## Exercise description
Copy out each line of the data below in which the string "ambiente" appears.

## Input
____________

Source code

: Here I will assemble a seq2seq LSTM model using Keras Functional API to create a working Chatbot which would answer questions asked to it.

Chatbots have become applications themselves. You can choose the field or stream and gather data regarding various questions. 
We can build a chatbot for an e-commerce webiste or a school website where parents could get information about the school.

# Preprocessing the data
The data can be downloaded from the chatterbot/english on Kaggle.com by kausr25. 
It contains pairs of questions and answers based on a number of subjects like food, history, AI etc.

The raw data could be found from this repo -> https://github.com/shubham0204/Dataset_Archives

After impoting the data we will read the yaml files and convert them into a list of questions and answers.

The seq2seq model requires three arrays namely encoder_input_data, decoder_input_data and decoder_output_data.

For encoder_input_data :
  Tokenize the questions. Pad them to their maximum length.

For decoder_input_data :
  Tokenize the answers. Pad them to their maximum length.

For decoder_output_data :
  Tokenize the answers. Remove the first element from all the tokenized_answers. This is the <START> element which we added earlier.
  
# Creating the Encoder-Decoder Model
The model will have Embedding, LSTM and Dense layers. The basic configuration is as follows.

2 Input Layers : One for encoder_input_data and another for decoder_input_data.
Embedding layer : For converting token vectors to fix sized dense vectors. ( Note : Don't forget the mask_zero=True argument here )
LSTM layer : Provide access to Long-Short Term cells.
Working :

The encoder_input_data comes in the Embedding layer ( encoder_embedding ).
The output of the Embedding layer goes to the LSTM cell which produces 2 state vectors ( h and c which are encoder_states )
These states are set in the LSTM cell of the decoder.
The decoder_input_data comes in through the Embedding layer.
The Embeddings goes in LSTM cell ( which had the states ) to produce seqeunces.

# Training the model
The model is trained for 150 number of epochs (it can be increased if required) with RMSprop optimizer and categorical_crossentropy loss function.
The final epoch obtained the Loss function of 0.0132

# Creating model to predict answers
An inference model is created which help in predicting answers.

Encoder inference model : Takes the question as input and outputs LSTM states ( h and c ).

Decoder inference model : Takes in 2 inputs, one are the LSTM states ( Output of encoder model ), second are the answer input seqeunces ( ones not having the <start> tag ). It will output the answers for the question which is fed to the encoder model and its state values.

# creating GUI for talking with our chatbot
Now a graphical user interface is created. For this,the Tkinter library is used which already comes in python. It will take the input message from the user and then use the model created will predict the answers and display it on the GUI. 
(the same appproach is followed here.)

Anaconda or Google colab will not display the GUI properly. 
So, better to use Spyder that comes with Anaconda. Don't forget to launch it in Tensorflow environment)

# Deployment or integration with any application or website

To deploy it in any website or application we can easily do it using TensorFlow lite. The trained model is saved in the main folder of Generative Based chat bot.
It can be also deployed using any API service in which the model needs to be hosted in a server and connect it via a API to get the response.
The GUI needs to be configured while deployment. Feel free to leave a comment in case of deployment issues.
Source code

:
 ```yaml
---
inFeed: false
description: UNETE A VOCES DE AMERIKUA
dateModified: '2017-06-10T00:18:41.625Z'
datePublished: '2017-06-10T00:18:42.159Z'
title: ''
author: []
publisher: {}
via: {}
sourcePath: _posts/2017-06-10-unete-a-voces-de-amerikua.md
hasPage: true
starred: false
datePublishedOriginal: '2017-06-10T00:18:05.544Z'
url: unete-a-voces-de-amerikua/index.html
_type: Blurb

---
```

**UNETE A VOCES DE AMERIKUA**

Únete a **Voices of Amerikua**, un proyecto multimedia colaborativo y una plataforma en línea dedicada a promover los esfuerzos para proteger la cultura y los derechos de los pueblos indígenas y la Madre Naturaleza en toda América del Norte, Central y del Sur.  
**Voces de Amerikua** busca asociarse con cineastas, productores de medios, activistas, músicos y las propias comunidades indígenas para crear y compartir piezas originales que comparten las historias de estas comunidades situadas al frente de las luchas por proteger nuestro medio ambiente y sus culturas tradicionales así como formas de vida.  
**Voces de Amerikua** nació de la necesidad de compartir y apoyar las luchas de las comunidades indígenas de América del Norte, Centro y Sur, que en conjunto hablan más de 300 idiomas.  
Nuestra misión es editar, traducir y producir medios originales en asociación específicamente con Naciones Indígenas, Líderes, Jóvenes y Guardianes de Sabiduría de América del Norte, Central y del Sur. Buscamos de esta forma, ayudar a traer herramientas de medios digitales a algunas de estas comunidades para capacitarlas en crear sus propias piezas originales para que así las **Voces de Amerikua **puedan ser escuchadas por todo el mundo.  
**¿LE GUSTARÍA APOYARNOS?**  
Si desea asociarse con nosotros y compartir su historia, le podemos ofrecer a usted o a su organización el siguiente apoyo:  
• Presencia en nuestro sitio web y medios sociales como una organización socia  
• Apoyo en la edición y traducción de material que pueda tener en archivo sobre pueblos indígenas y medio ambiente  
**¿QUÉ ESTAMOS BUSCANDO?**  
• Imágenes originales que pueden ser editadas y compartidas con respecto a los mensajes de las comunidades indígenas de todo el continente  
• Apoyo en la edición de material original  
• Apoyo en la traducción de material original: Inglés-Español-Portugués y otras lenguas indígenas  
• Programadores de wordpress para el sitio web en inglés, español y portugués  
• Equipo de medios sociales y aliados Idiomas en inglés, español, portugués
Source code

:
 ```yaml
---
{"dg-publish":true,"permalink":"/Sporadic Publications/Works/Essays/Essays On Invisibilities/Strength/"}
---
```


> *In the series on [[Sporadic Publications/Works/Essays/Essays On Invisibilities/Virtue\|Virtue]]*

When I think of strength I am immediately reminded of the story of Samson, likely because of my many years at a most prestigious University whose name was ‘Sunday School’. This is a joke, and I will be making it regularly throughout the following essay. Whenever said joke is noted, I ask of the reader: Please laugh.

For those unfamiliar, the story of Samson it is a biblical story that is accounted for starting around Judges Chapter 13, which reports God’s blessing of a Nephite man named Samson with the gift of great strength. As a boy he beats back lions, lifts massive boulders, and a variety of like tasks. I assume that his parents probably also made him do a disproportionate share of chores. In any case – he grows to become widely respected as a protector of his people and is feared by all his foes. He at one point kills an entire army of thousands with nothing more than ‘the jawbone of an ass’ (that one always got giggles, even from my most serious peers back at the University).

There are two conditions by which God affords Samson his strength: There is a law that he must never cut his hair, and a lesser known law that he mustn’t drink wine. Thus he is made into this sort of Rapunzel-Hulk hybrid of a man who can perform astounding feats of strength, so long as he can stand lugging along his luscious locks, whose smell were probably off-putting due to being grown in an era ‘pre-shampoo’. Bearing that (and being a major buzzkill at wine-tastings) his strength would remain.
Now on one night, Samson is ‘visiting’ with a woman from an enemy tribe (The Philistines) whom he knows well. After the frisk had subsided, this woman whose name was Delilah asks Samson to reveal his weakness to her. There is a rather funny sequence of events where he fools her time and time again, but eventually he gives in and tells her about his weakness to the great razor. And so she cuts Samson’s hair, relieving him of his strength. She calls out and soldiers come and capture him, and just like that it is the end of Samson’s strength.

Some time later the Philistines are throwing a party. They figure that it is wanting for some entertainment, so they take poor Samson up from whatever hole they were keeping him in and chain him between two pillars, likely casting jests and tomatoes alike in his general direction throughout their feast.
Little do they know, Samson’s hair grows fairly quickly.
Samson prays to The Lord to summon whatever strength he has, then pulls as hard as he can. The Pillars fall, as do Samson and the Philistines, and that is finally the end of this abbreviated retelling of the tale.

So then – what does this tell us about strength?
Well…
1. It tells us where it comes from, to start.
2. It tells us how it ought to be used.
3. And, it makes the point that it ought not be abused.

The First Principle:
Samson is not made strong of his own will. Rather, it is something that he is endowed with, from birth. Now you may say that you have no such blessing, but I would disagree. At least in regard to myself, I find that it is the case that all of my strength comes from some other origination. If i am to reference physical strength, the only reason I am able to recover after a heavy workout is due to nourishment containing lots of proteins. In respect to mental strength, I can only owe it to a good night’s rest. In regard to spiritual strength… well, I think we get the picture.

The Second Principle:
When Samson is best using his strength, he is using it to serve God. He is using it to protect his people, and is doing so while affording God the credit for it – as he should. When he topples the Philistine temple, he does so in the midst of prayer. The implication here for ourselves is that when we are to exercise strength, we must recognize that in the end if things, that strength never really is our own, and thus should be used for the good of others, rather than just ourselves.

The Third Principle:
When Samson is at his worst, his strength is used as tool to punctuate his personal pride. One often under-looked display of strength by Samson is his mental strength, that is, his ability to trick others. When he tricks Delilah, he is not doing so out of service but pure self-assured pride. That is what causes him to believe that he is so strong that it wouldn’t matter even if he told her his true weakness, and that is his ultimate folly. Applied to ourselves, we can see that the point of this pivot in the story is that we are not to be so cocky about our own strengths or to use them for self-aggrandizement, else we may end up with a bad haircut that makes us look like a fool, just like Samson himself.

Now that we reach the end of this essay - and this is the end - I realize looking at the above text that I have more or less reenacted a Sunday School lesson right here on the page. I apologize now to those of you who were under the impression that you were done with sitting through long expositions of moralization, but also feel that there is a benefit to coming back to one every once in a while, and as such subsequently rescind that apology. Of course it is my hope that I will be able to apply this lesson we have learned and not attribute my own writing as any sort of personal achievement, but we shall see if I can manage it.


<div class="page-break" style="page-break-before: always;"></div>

____________

## Result
**Voces de Amerikua** busca asociarse con cineastas, productores de medios, activistas, músicos y las propias comunidades indígenas para crear y compartir piezas originales que comparten las historias de estas comunidades situadas al frente de las luchas por proteger nuestro medio ambiente y sus culturas tradicionales así como formas de vida.  
• Apoyo en la edición y traducción de material que pueda tener en archivo sobre pueblos indígenas y medio ambiente  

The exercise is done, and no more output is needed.